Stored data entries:
_____
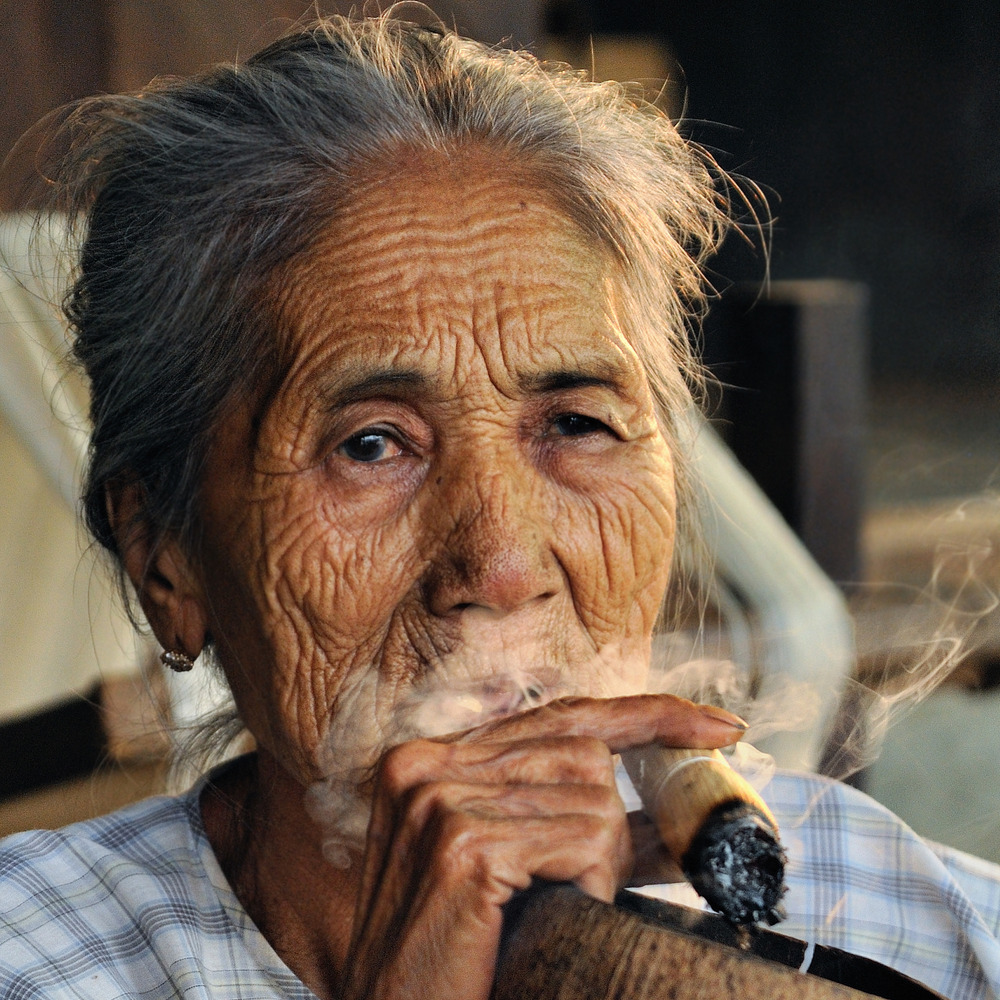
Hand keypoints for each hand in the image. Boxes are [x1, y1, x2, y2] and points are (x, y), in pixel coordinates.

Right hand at [339, 694, 745, 999]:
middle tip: (603, 881)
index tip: (716, 724)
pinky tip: (554, 916)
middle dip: (617, 821)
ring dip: (600, 861)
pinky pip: (583, 840)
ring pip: (592, 798)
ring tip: (554, 908)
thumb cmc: (453, 955)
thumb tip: (673, 821)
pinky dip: (591, 882)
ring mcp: (440, 799)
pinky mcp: (464, 845)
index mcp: (430, 759)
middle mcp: (427, 763)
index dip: (642, 714)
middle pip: (584, 753)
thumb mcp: (506, 869)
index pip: (557, 713)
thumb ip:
_____
= Description of the task =
Among the records above, find the lines where the word "pinky" appears and copy them.

= Response =
pinky tip: (554, 916)
pinky pip: (583, 840)
pinky dip: (591, 882)
pinky mcp: (464, 845)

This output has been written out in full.